Compaction isotrope (2470 particules) Dans cet autre exemple, la compaction d’un échantillon irrégulier d’environ 2500 grains, on a représenté les forces normales de contact par un trait d’autant plus épais que l’intensité est grande. Notez la grande hétérogénéité de cette carte. En émerge un réseau de forces fortes qui constitue en quelque sorte le ‘squelette’ du milieu et qui lui donne sa tenue mécanique. Notons enfin que, bien que l’échantillon soit quasi-isotrope horizontalement, il n’en est rien pour le réseau de forces fortes, plus concentré à droite. Cette vision est toutefois fugace. Les grains étant rigide, le système oscille à très haute fréquence. Le granulaire est un milieu ‘nerveux’ et quelques pas de temps après, le réseau se déplace vers la gauche, assurant une homogénéité en moyenne dans le temps.
Vidange d’un silo (1600 particules) Pour terminer, voici la vidange d’un silo comportant 1600 grains. Au départ, l’échantillon est régulier. Observez bien la localisation de déformation. Elle s’atténue progressivement au fur et à mesure que le milieu devient plus désordonné. On l’aura compris, ces problèmes numériques sont ‘stiffs’. C’est de la dynamique rapide, ce qui est très pénalisant au point de vue du choix du pas de temps. L’optimisation du logiciel permet toutefois de traiter actuellement sur un PC standard des échantillons jusqu’à 95000 grains.

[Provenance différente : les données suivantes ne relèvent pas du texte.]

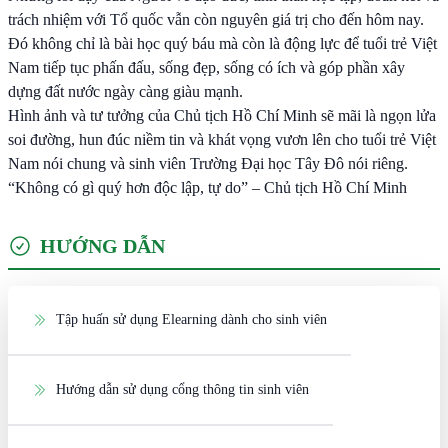
trách nhiệm với Tổ quốc vẫn còn nguyên giá trị cho đến hôm nay.
Đó không chỉ là bài học quý báu mà còn là động lực để tuổi trẻ Việt
Nam tiếp tục phấn đấu, sống đẹp, sống có ích và góp phần xây
dựng đất nước ngày càng giàu mạnh.
Hình ảnh và tư tưởng của Chủ tịch Hồ Chí Minh sẽ mãi là ngọn lửa
soi đường, hun đúc niềm tin và khát vọng vươn lên cho tuổi trẻ Việt
Nam nói chung và sinh viên Trường Đại học Tây Đô nói riêng.
“Không có gì quý hơn độc lập, tự do” – Chủ tịch Hồ Chí Minh
HƯỚNG DẪN
Tập huấn sử dụng Elearning dành cho sinh viên
Hướng dẫn sử dụng cổng thông tin sinh viên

Vidange d’un silo (1580 particules) L’un des intérêts de la simulation numérique est d’avoir accès non seulement à la cinématique, comme dans l’expérience, mais aussi au réseau de forces. Dans cette vidange, observez une voûte en formation, un effet typique des matériaux granulaires. A partir du réseau de force, on peut calculer un tenseur de contrainte par moyenne spatiale. On a représenté ici la contrainte équivalente. Comme le réseau, cette carte est très inhomogène et brise la symétrie par rapport à l’axe du silo, mais elle est très fugace. En moyennant sur une centaine de pas de temps, on obtient une carte de contrainte beaucoup plus lisse, symétrique, avec des concentrations près de la jonction cylindre-trémie, ce qui est en bon accord avec l’expérience et les solution analytiques.